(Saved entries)
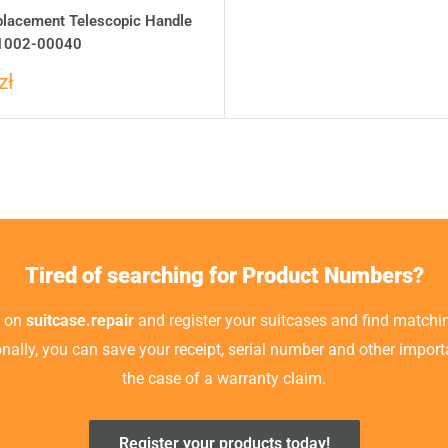
placement Telescopic Handle
1002-00040
zł
Tired of searching for Product Numbers?
t on
suitcase.repair
and register your suitcases and find matchin
ionally, you can save your receipt, serial number and other impor
the case of a warranty claim.
Register your products today!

What needs to be done: Print every line of text in the listing without changing a character, and leave out the pictures.

Exercise solution:
placement Telescopic Handle
1002-00040
zł
Tired of searching for Product Numbers?
t on
suitcase.repair
and register your suitcases and find matchin
ionally, you can save your receipt, serial number and other impor
the case of a warranty claim.
Register your products today!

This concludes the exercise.